2. Jittery Neighbors
It’s a very different story in China’s own neighborhood. In 2013 when Xi first unveiled the Belt and Road Initiative — a web of highways, railroads and ports connecting different parts of Asia with each other and with Europe and Africa — he had everyone’s attention. But amid growing concerns over rising debts from Chinese investments under the BRI, an increasing number of Asian nations are reevaluating their partnerships under the project. China’s growing military assertiveness in the Himalayas and South China Sea aren’t helping in a part of the world where — unlike the Middle East — China does have a long history of war and invasions. Over the weekend, the Philippines said it was sending fighter aircraft over some 200 Chinese ships that Manila claims are encroaching on its territory in the South China Sea.
In a world where COVID-19 vaccines will likely determine who can travel and which economies can safely open up, China realized early that jabs will hold greater soft power than Hollywood for the foreseeable future. They’re also a smart way to make money. So it raced to develop vaccines that it has since exported to countries across Africa, the Middle East, South America and parts of Asia. It cut corners, introducing vaccines for use before final clinical trials were done. Yet while that has led to some distrust, the vaccine nationalism infecting U.S. and European policy means poorer nations often have nowhere else to turn but Beijing.

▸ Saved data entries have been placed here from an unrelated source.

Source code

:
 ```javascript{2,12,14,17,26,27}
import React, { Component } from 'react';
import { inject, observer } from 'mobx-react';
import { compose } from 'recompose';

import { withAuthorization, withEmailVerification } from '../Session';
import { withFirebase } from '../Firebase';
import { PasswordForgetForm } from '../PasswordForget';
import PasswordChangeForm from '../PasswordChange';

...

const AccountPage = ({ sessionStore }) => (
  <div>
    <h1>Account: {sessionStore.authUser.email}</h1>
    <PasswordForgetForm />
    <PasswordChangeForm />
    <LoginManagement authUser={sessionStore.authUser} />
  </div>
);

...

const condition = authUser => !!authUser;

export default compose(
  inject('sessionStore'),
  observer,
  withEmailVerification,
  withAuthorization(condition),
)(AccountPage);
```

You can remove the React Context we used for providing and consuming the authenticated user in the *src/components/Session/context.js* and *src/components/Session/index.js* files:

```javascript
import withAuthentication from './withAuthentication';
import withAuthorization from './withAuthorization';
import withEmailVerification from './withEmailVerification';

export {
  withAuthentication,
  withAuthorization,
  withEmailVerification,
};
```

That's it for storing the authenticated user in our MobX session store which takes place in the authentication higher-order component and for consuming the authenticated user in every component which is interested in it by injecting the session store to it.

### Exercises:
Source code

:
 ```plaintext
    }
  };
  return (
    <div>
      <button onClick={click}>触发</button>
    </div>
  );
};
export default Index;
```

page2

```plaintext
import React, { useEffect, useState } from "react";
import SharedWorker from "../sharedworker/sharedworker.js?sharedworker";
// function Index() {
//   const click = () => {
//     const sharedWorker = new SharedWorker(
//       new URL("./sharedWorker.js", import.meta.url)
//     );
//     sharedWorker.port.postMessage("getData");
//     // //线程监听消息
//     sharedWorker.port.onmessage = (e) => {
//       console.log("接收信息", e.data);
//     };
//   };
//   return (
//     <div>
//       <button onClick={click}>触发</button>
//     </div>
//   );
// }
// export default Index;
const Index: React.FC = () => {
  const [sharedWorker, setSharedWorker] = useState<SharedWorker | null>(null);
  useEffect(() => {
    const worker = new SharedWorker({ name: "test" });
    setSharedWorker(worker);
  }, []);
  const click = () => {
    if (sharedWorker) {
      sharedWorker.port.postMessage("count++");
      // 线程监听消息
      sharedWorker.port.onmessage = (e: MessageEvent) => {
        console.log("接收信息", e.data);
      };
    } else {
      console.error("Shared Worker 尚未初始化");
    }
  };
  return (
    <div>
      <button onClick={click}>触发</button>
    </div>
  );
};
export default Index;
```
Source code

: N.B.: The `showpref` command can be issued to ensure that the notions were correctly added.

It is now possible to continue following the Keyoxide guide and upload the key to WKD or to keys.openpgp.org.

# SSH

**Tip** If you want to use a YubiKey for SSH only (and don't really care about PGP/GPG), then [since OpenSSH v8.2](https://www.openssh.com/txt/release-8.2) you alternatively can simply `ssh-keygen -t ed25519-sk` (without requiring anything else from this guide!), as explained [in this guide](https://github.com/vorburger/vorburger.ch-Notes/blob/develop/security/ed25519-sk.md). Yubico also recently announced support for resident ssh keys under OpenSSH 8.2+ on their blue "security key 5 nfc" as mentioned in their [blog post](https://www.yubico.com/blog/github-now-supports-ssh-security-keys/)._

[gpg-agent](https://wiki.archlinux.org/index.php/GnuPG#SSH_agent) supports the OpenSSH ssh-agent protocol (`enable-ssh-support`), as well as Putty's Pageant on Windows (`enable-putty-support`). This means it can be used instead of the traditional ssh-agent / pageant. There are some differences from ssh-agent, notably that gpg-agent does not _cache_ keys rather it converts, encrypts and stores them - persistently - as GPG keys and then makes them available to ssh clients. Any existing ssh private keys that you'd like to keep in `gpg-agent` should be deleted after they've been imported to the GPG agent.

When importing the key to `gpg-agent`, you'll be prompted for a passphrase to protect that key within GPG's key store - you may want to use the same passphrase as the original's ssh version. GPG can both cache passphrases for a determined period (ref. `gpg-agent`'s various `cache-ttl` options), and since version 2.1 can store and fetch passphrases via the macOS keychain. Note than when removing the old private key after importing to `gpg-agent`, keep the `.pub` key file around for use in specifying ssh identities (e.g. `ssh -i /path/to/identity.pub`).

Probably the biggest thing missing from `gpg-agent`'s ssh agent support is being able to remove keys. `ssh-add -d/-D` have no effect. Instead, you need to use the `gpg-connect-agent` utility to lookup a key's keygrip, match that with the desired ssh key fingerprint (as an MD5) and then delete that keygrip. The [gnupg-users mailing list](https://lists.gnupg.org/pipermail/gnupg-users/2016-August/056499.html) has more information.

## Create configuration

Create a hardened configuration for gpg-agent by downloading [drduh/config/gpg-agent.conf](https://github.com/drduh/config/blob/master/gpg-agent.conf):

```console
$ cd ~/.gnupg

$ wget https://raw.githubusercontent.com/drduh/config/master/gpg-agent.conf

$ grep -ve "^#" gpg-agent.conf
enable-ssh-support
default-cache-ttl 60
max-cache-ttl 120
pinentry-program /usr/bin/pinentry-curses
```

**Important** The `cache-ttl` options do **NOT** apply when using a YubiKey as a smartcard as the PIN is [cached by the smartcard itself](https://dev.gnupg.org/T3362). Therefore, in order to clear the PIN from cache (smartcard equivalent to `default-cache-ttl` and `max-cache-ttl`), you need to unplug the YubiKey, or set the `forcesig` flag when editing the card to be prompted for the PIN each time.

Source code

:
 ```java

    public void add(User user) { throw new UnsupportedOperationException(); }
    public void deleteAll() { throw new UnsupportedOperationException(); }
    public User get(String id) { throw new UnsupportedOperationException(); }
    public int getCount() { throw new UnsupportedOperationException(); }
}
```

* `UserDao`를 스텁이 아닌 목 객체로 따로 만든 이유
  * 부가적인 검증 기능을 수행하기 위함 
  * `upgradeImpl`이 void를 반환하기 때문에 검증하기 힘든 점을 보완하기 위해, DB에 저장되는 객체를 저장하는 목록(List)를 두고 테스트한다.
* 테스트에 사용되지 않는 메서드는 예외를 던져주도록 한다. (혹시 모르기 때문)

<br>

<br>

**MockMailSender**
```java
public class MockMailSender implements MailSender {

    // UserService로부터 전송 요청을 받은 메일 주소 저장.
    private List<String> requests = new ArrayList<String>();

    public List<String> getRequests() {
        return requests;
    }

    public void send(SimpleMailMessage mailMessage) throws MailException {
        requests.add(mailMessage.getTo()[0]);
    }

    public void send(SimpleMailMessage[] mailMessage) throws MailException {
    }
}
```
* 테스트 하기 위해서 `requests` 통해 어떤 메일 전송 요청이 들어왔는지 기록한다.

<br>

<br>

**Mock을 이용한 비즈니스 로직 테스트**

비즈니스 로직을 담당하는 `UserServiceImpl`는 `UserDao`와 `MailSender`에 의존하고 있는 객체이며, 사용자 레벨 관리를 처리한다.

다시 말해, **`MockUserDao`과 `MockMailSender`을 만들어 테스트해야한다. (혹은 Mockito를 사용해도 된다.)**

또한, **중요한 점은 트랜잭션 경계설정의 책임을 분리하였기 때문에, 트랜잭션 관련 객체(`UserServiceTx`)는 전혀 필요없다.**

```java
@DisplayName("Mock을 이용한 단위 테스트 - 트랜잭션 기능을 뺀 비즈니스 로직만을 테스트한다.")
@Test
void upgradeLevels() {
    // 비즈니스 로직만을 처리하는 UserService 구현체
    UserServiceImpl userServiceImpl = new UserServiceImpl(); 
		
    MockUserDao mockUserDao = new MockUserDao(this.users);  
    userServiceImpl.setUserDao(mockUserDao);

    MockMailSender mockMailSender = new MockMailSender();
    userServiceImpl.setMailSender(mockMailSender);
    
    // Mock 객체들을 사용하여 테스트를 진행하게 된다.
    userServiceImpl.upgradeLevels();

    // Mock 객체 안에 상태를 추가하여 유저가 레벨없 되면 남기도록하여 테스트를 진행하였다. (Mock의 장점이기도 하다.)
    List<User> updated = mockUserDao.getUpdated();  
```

Yet China’s not getting a free run everywhere. In Africa, where China is the biggest investor, it’s now facing a challenge from an old rival: Japan. Since 2017, three major Japanese venture capital firms have invested tens of millions of dollars in African startups. Japanese money is allowing a continent swamped with Chinese cash to look for alternatives. For the Japanese firms, pumping cash into politically volatile economies is a chance to break with their image as risk-averse, safe investors. The real winners? African startups.
On the surface, it looks like a bitter breakup. The European Union and China imposed tit-for-tat sanctions on each other’s officials last week over Brussels’ concerns about human rights in Xinjiang. But remember, the human rights excesses in that Chinese province were known just as well when the EU and Beijing struck a landmark investment deal to ring in the new year three months ago. And away from the public rancor, China is a major financier of key infrastructure projects in Scandinavia and the Baltics. So, while things look rough right now, don’t bet against a handshake some months from now. Just like professional poker players do after a particularly well-orchestrated bluff.